Page images and extracted text:
■ ■ ■ ■ ■
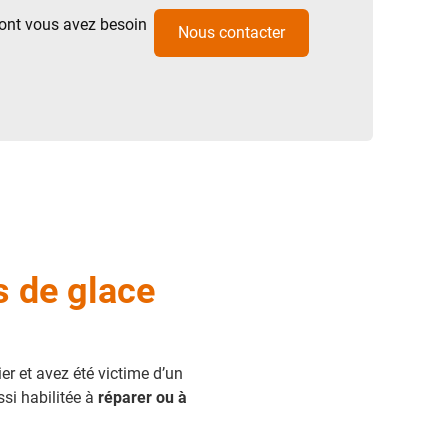
dont vous avez besoin
Nous contacter
s de glace
er et avez été victime d’un
si habilitée à
réparer ou à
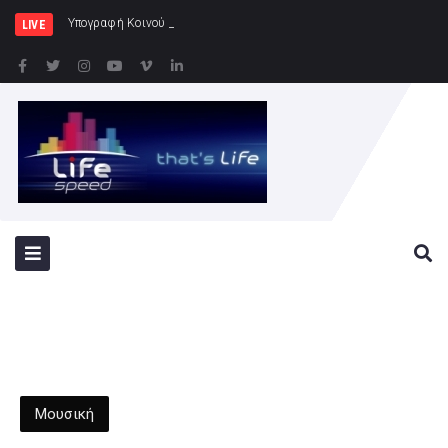
Υπογραφή Κοινού Σχεδίου Δράσης Ελλάδας
LIVE
Μουσική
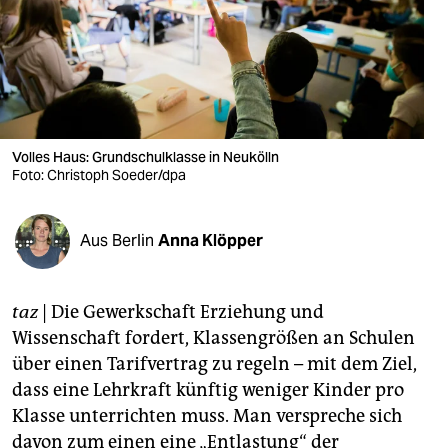
berlin
nord
wahrheit
verlag
Volles Haus: Grundschulklasse in Neukölln
Foto: Christoph Soeder/dpa
verlag
veranstaltungen
Aus Berlin
Anna Klöpper
shop
fragen & hilfe
taz
| Die Gewerkschaft Erziehung und
unterstützen
Wissenschaft fordert, Klassengrößen an Schulen
über einen Tarifvertrag zu regeln – mit dem Ziel,
abo
dass eine Lehrkraft künftig weniger Kinder pro
genossenschaft
Klasse unterrichten muss. Man verspreche sich
davon zum einen eine „Entlastung“ der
■ ■ ■ ■ ■
▸ **TRY IT**
Go through the entries above and copy every line containing "avez".

▸ **ANSWER BELOW**
dont vous avez besoin
er et avez été victime d’un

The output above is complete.